United States District Court, Seventh Circuit

December 2, 2013

DE'MARKUS BAILEY, Petitioner,
v.
KEITH ANGLIN, Warden, Respondent.

OPINION

MICHAEL P. McCUSKEY, District Judge.

Petitioner, De'Markus Bailey, filed a Petition for Writ of Habeas Corpus Pursuant to 28 U.S.C. § 2241 (#1) on February 14, 2013. Petitioner contends that he is entitled to be released immediately from the Illinois Department of Corrections because he has already served 50% of his sentence and cannot constitutionally be required to serve 85% of the sentence. On May 30, 2013, Respondent filed a Motion to Dismiss Petitioner's Petition for a Writ of Habeas Corpus (#13). Respondent argued that Petitioner's purported § 2241 Petition must be construed as a Petition pursuant to § 2254 and dismissed as an unauthorized successive habeas petition. On June 13, 2013, Petitioner filed a Reply (#16) and argued that his § 2241 Petition should not be recharacterized as a Petition under § 2254. This court agrees with Respondent that Petitioner's claim can only be brought under § 2254 and must be dismissed because this court lacks subject matter jurisdiction. This court additionally finds that, even if this court considered Plaintiff's claim under § 2241, it is entirely without merit.

########

According to the opinion above, on what date did the Respondent file a motion to dismiss the petition?

- **Data listing**
########

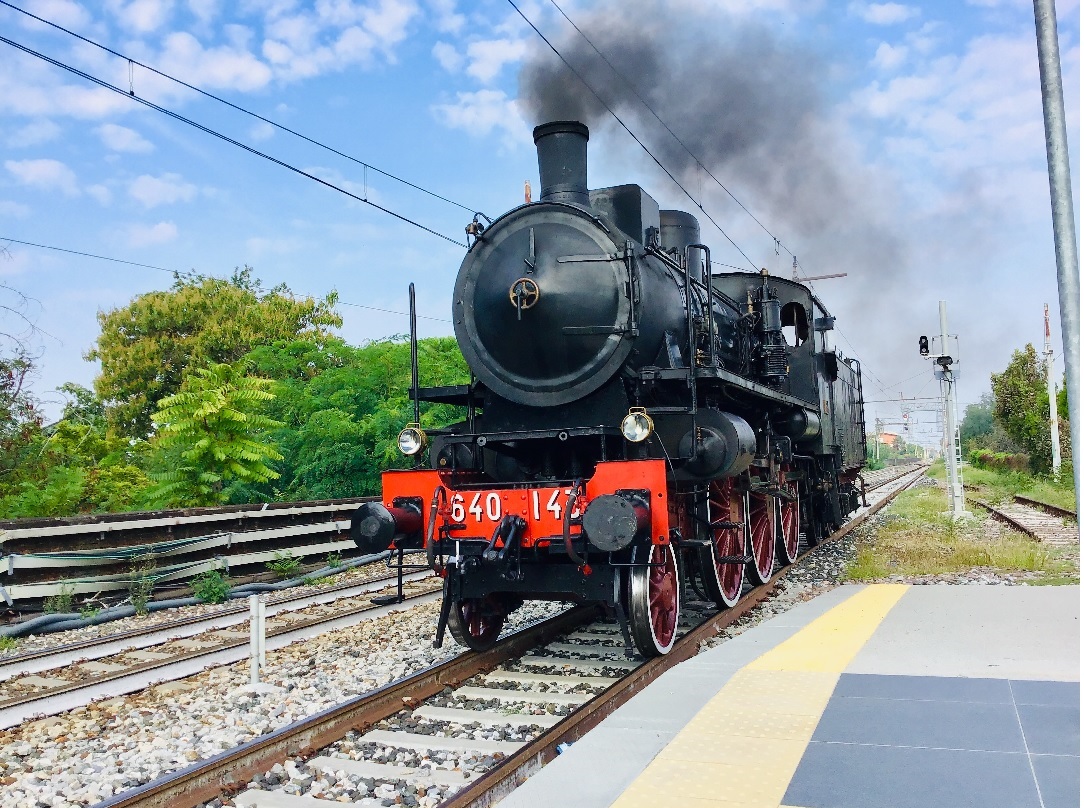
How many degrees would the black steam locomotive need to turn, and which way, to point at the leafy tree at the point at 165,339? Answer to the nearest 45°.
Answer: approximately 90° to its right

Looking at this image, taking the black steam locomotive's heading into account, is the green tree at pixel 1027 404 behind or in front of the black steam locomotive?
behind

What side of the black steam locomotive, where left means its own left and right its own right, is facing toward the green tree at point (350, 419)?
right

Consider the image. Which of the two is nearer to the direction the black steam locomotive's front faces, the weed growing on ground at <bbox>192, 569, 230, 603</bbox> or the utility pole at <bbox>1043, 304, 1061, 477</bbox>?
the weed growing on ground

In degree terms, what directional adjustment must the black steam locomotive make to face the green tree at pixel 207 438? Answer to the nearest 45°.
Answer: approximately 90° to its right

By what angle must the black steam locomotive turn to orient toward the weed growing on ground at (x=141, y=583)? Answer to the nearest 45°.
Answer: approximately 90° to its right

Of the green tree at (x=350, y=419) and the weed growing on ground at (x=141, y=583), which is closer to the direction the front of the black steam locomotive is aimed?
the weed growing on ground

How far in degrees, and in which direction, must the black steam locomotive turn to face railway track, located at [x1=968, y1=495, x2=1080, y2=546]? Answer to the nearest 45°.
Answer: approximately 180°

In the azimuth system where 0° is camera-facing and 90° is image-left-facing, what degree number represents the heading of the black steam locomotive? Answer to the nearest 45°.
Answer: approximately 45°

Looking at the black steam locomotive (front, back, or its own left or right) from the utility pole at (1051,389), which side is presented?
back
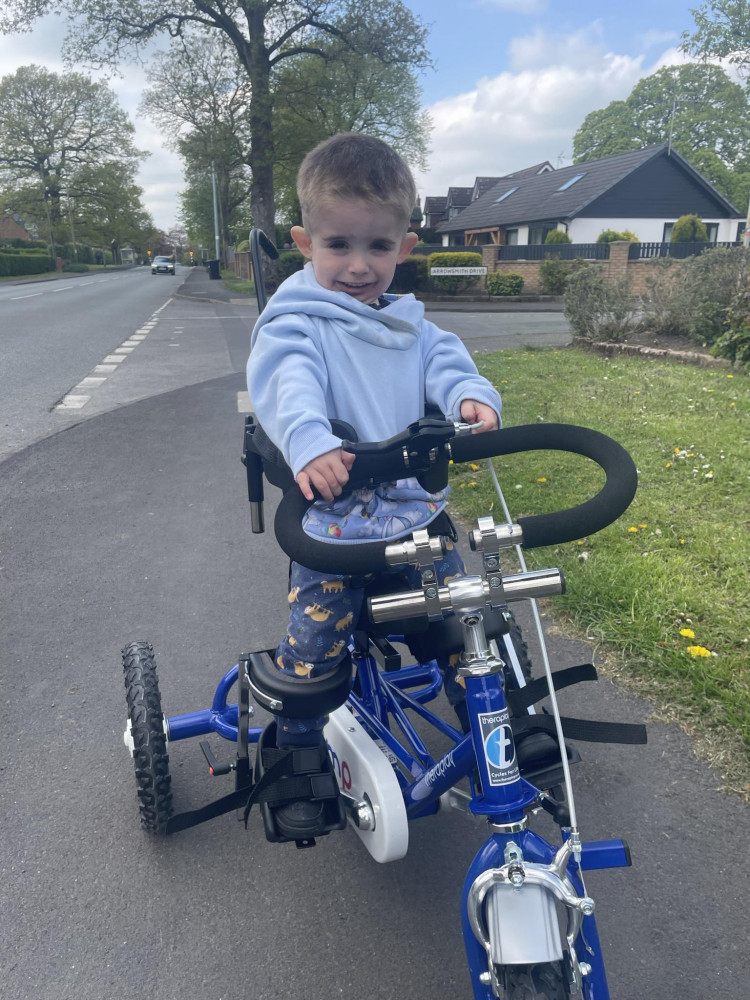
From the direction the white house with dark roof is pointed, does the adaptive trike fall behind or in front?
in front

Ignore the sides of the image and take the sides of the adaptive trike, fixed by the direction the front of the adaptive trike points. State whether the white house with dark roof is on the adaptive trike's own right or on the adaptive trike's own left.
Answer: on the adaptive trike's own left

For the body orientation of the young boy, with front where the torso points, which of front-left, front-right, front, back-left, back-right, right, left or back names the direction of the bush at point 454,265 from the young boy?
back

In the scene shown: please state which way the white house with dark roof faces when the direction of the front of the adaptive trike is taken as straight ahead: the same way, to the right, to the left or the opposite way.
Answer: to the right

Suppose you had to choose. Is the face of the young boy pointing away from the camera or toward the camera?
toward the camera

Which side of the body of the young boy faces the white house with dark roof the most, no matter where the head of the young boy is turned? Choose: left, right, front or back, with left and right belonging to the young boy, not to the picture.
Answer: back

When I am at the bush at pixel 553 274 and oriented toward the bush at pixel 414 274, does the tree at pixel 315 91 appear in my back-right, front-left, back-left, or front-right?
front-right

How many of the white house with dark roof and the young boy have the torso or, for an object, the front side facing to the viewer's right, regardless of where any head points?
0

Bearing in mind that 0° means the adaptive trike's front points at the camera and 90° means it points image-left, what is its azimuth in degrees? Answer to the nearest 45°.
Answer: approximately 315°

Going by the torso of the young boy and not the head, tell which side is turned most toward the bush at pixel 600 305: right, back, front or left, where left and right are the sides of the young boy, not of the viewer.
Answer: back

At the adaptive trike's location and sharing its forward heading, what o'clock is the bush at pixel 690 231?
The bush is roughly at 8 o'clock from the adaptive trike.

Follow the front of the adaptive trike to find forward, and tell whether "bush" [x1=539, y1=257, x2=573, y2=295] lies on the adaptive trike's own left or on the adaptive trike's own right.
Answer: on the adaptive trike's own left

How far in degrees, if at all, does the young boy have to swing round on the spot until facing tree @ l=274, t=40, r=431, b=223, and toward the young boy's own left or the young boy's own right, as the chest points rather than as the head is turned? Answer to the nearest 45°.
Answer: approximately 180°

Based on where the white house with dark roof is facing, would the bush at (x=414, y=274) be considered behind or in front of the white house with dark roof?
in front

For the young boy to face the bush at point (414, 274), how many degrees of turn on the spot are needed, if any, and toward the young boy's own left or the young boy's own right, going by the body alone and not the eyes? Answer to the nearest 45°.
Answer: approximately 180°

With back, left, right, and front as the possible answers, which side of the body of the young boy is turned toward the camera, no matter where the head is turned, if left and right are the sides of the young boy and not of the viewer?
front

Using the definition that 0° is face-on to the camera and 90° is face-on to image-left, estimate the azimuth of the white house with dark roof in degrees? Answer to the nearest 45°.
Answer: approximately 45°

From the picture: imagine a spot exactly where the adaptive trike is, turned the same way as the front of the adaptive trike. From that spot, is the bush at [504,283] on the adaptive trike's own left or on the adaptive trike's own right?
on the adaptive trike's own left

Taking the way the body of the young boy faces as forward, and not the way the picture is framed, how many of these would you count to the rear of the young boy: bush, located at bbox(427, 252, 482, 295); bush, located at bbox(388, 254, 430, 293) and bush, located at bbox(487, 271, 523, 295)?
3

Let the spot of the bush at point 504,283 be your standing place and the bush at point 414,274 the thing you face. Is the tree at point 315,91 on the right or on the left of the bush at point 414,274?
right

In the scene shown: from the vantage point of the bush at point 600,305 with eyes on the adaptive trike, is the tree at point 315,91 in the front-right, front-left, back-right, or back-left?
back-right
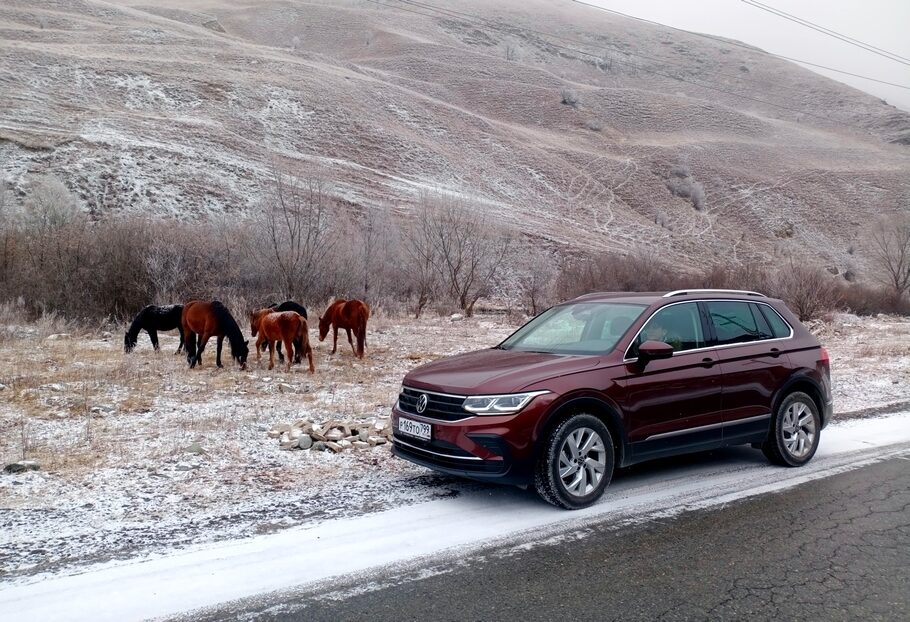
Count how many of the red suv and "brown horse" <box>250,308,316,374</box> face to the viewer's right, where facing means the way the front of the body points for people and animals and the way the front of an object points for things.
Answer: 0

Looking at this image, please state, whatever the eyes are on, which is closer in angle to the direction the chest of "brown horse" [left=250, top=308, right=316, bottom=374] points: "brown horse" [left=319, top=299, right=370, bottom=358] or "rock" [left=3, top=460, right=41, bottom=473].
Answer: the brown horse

########

- **Output for this exercise**
May 30, 2013